John DiIulio has argued that there were two federal “wars on crime,” with a third being initiated in the 1990s. Identify these three wars on crime, and explain the weapons used to fight them.

What will be an ideal response?


The first was the War on Poverty, whose programs were an attack on the root causes of crime as well as of poverty. This war was also fought with a number of more direct weapons, such as the Omnibus Crime Control and Safe Streets Act of 1968, which provided substantial federal funding for local governments through the Law Enforcement Assistance Administration (LEAA)--more, in fact, than the entire Department of Justice budget in 1968. The second federal war on crime opened a more direct attack on crime and criminals. That initiative, during the Reagan administration, was spearheaded by the Comprehensive Crime Control Act of 1984 and the Anti-Drug Abuse Act of 1988. The LEAA was phased out, and with it much of federal support for local law enforcement (other than for antidrug programs).
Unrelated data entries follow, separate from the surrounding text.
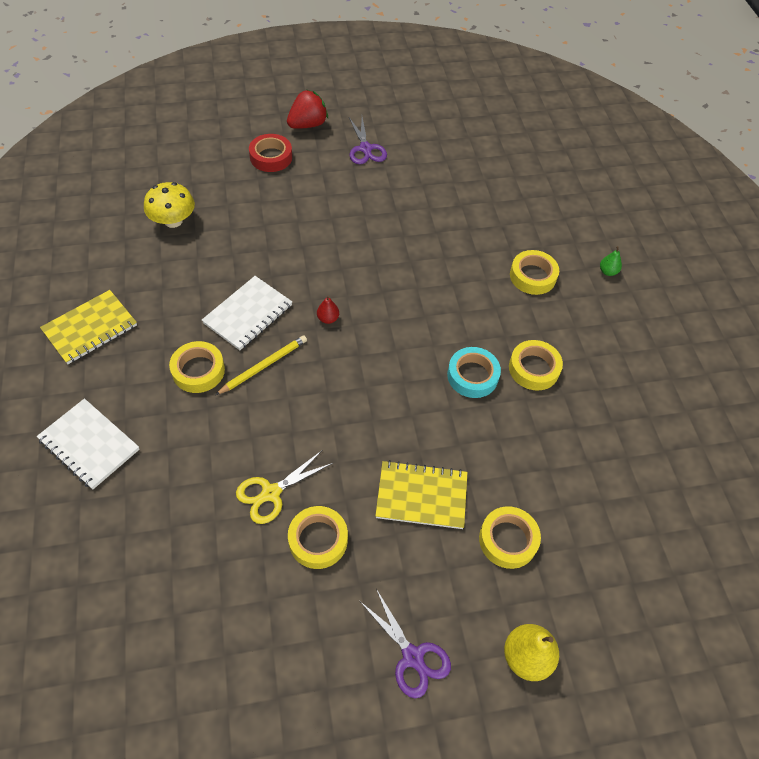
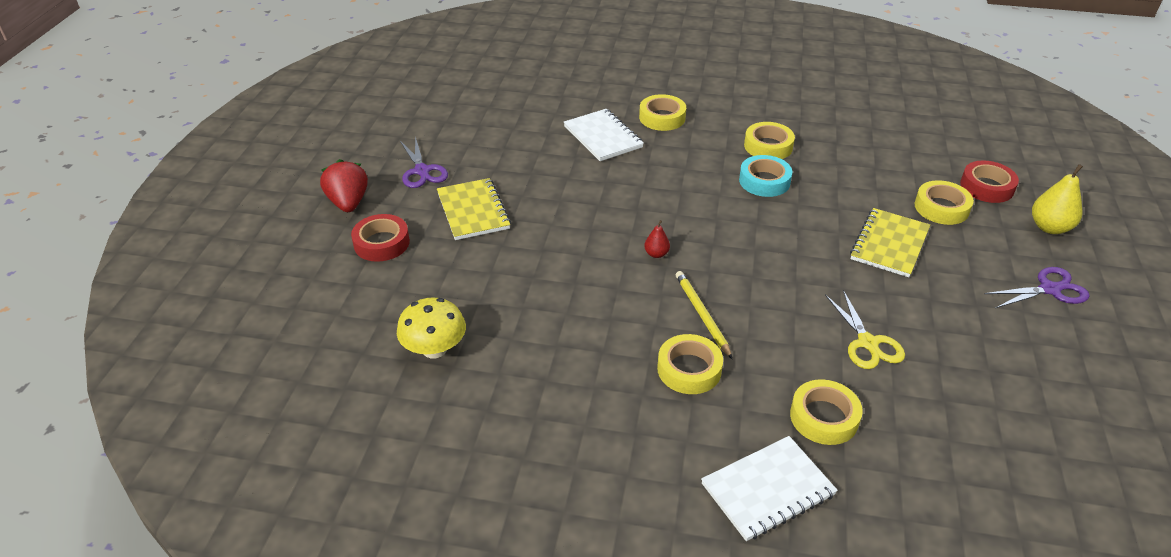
camera: 65 degrees left, 15 degrees down
yellow notebook [40,290,137,364] -> yellow notebook moved to [437,178,511,240]
white notebook [202,276,292,350] -> white notebook moved to [564,109,644,161]
yellow tape [288,506,348,569] -> yellow tape moved to [790,379,863,445]
purple scissors [349,117,387,164] -> purple scissors turned 60 degrees clockwise [400,136,448,188]
green pear [600,246,622,276] -> none
none -> red tape [960,160,1019,203]

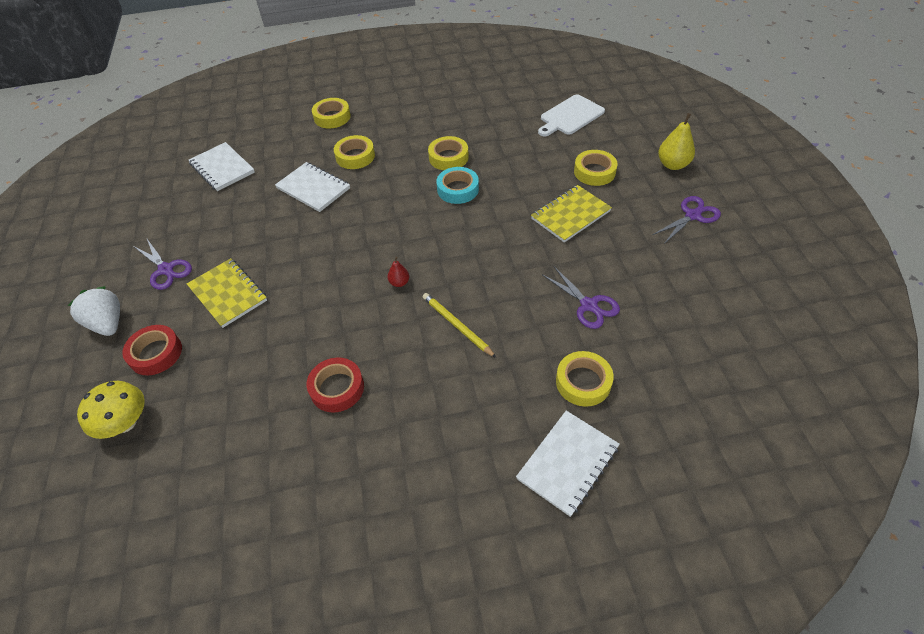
camera: 20 degrees left, 10 degrees up
red strawberry [320,159,368,212] -> white strawberry [67,286,120,336]
yellow mushroom [397,297,466,359] -> yellow mushroom moved to [77,381,145,439]
yellow tape [657,334,723,394] -> yellow tape moved to [312,98,351,128]
yellow scissors [825,290,905,369] -> purple scissors [543,266,620,329]
yellow notebook [850,208,930,277] -> yellow notebook turned 45 degrees clockwise [531,185,612,243]
red tape [960,160,1019,203] -> red tape moved to [306,358,364,412]
none -> white notebook [189,142,255,191]
none -> white cutting board [538,94,605,137]

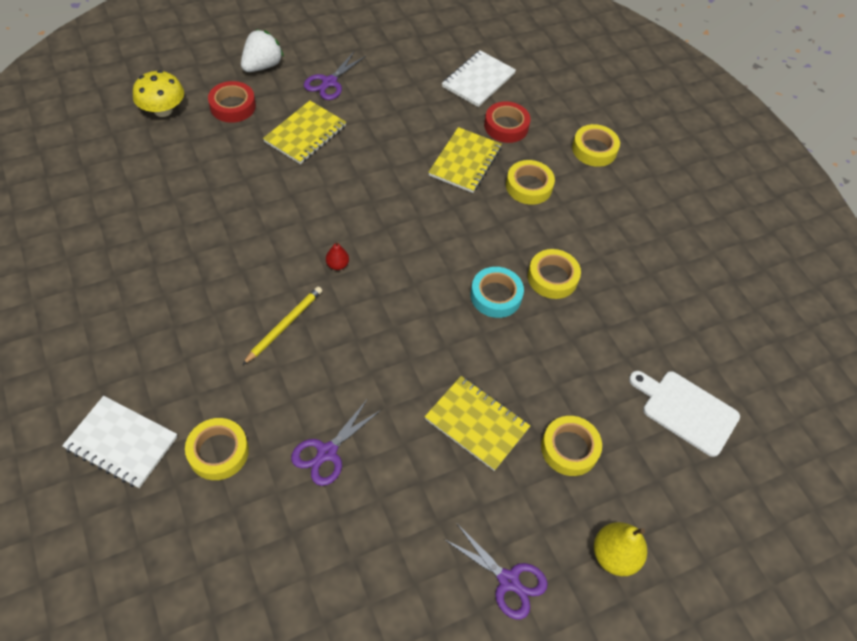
camera: 70 degrees right, 5 degrees up
white notebook [275,162,350,212] -> yellow notebook [428,127,502,193]
red tape [306,358,364,412] -> red tape moved to [484,101,531,143]

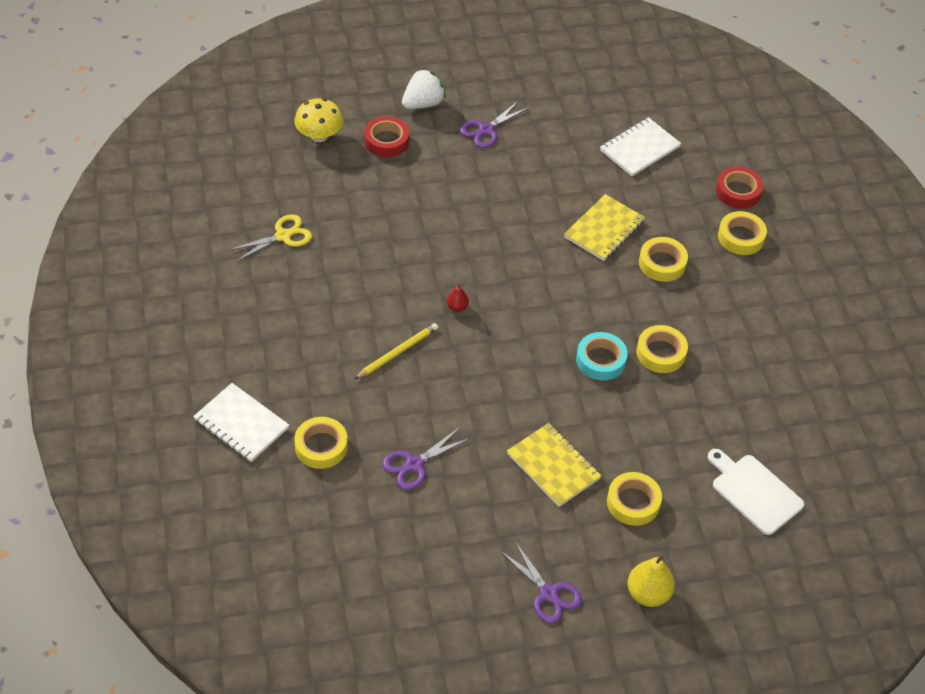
camera: 15 degrees right, 5 degrees down
yellow notebook [263,101,346,164] -> none
red tape [484,101,531,143] -> red tape moved to [716,167,764,209]
none -> yellow scissors [228,214,312,262]

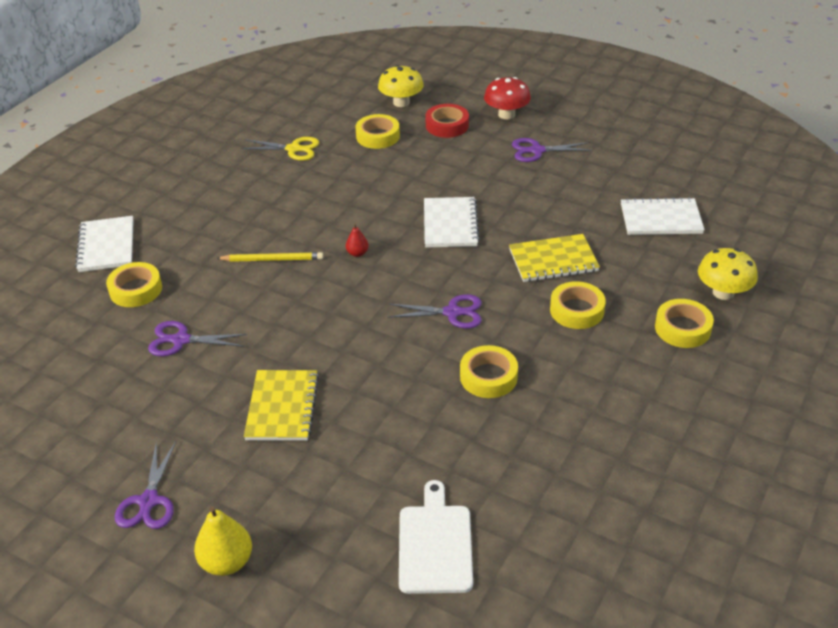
camera: 45 degrees right, 10 degrees down
white strawberry [402,68,446,109] -> red mushroom [484,77,531,119]
turquoise tape [576,332,628,380] -> none
yellow tape [607,472,662,526] -> yellow tape moved to [355,114,400,149]
red tape [716,167,764,209] -> yellow mushroom [698,248,758,300]
none -> purple scissors [388,294,482,329]
none -> white notebook [424,197,480,248]

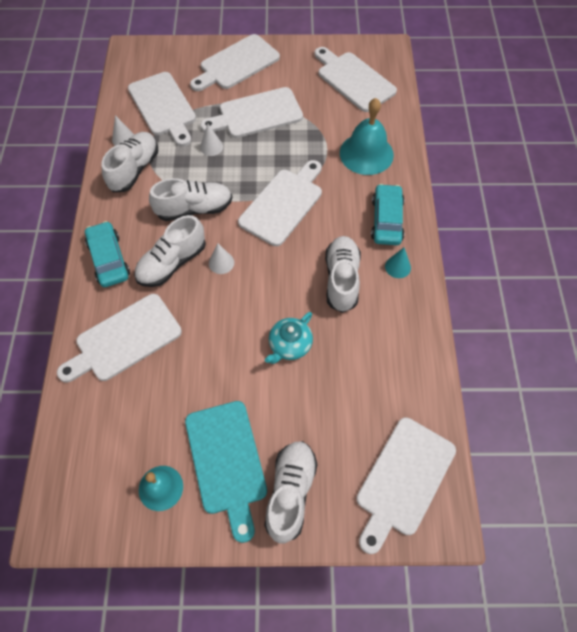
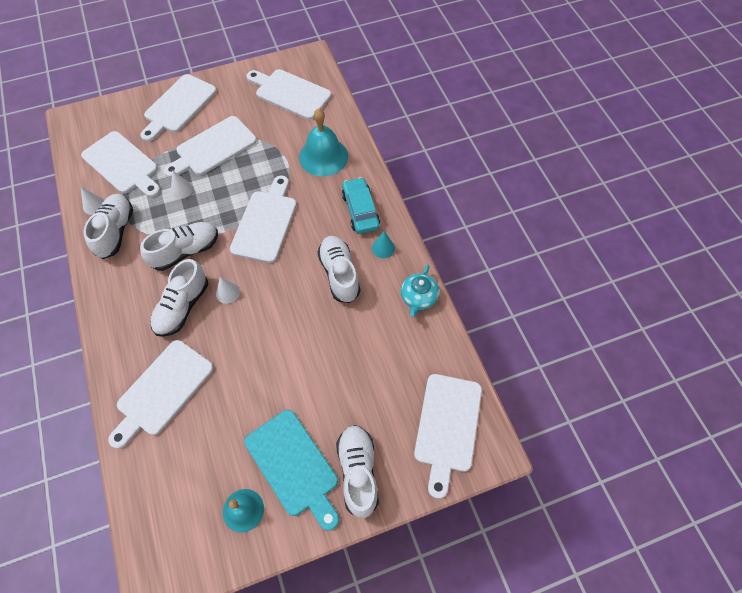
camera: 20 degrees left, 0 degrees up
turquoise car [85,221,130,287] -> none
turquoise teapot [265,312,313,364] -> turquoise teapot moved to [401,264,439,317]

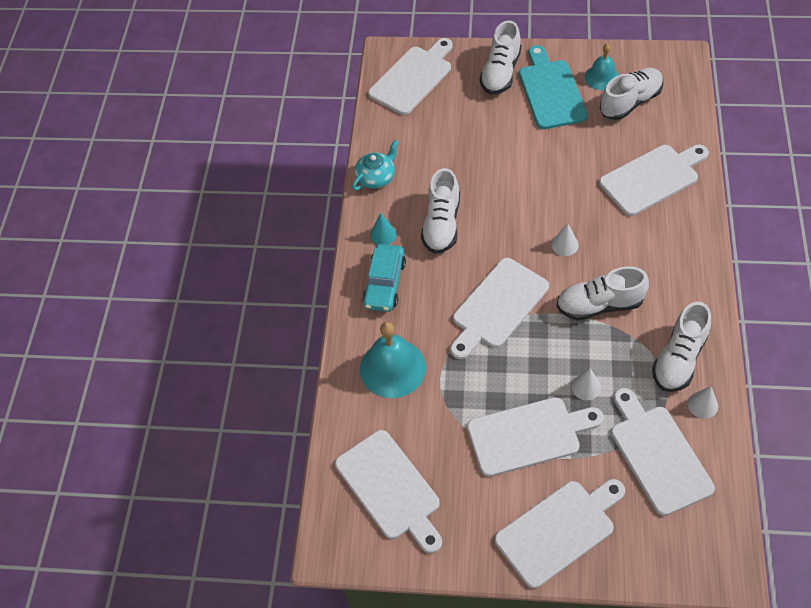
camera: 150 degrees left, 5 degrees down
white shoe [150,259,208,337] -> white shoe moved to [600,68,663,120]

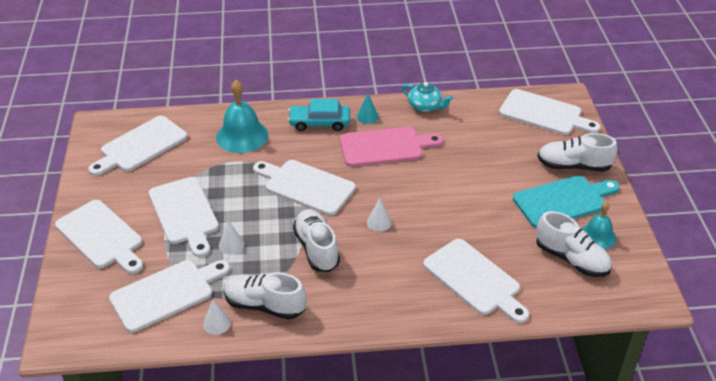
camera: 75 degrees right, 15 degrees down
white shoe [421,168,460,254] -> pink cutting board [340,127,443,167]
This war focused instead on providing stiffer sentences for perpetrators of federal crimes and especially on links between illegal drugs and other crimes. The third war on crime contained elements of the strategies of each of the two previous ones. Like DiIulio’s first war, it provided a good deal of money for local law enforcement--presumably 100,000 more police officers were to be on the streets because of the 1994 Crime Control Bill. That bill also contained a strong element of crime prevention and social policy. Like the second war, this latest effort focused attention on federal crimes and federal law enforcement, specifying new death penalties for 60 federal crimes. Given public fears of crime in the mid-1990s, there was little question that the federal government should be taking an active role in fighting crime; the policy question was what form that assault should take. Federal support for local policing, other than that directly related to homeland security, has declined over the past decade, so that this third war may now be winding down.